AI Safety

Auditing the Reliability of Multimodal Generative Search

Study of 11,943 claim-video pairs reveals up to 18.7% of Gemini's video citations don't support its claims.

Deep Dive

A new research paper from Erfan Samieyan Sahneh and Luca Maria Aiello presents a large-scale audit of Google's Gemini 2.5 Pro multimodal search system, which retrieves and synthesizes answers from multimedia content like YouTube videos. The study analyzed 11,943 claim-video pairs generated across Medical, Economic, and General domains. Using automated verification with three independent LLM judges (achieving 87.7% inter-rater agreement and validated against human annotations), the researchers found that between 3.7% and 18.7% of video-grounded claims were not substantiated by their cited sources. The failure was rarely outright contradiction; instead, the dominant modes were unverifiable specificities and overstated claims.

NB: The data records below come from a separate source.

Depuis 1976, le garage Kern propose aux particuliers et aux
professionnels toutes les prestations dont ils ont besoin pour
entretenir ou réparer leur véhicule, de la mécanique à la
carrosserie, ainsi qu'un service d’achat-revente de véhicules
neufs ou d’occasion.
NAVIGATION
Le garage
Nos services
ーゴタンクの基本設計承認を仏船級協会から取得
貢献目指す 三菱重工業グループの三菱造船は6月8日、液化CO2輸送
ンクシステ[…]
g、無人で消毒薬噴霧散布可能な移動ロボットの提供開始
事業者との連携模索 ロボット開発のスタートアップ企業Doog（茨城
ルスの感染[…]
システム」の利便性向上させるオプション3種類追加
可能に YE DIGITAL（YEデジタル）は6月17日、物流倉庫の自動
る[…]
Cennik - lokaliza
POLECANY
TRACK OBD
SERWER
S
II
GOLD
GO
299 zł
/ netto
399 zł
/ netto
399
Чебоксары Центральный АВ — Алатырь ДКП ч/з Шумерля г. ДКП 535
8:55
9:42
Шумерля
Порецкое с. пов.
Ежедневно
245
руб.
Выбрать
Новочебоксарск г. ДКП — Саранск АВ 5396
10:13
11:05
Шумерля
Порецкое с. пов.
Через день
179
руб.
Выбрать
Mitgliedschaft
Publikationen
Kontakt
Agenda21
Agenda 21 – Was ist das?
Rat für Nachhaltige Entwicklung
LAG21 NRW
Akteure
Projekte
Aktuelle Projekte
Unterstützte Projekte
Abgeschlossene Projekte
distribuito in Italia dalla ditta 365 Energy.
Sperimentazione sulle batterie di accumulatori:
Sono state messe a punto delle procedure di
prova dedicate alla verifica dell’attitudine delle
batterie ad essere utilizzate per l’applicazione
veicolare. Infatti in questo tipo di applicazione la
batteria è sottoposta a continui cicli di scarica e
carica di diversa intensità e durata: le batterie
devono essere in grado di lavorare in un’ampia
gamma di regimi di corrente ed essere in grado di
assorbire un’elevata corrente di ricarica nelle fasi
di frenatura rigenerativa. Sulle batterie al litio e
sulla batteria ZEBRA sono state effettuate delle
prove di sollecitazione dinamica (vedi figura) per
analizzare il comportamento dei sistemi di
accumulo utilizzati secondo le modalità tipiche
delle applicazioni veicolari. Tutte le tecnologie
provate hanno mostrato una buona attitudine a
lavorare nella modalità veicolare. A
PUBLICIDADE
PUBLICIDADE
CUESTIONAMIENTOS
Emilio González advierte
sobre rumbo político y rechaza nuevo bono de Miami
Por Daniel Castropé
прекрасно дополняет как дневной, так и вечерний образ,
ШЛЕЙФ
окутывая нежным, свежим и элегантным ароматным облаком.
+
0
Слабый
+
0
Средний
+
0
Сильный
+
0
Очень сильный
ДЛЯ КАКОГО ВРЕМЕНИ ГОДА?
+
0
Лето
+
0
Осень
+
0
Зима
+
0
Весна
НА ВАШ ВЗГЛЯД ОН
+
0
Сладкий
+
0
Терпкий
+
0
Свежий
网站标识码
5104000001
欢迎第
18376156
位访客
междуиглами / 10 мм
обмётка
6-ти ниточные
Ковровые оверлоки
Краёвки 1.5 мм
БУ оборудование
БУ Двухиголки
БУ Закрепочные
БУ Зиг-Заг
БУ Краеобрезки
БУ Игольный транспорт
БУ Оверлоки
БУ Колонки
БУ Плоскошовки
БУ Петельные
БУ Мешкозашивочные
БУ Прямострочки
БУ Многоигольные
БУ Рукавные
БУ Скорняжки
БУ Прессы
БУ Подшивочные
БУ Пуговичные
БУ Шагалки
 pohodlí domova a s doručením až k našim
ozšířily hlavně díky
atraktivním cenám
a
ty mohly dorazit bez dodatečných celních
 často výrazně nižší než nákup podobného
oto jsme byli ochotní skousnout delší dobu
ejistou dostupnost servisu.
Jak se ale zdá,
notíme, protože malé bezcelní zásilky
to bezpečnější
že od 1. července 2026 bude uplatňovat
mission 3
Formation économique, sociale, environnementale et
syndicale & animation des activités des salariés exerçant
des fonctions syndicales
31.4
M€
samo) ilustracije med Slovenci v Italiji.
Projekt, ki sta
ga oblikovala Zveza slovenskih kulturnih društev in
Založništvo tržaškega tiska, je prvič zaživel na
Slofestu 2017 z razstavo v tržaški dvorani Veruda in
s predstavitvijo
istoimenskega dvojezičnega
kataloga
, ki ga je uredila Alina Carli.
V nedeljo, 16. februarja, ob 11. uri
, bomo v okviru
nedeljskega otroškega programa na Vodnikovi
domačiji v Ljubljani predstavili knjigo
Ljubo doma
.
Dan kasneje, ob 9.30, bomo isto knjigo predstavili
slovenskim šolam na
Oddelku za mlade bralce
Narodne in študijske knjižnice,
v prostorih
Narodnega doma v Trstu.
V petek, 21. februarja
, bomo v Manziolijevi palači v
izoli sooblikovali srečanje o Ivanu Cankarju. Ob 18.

This suggests the system often injects precise but ungrounded details from its parametric knowledge while citing videos as evidence, creating a misleading veneer of authority. Exploratory post-hoc analysis via logistic regression identified key properties associated with these failures: claims that depart significantly from the source vocabulary (β = -1.6 to -3.1, p < 0.01) and claims with low semantic similarity to the video transcript (β = -2.1 to -11.6, p < 0.01) are significantly more likely to be unsupported. The findings characterize a critical gap between the confidence these generative search systems project and the actual fidelity of their outputs, highlighting a fundamental trustworthiness issue for users relying on them for information.

Key Points
  • Audit of 11,943 Gemini 2.5 Pro claim-video pairs found 3.7% to 18.7% of citations unsupported.
  • Primary failure was injecting ungrounded, precise details from parametric knowledge while citing videos.
  • Claims with low semantic similarity to video transcripts were significantly more likely to be unsupported (β = -2.1 to -11.6).

Why It Matters

This exposes a critical trust gap in AI search tools that project authority by citing sources they don't fully support.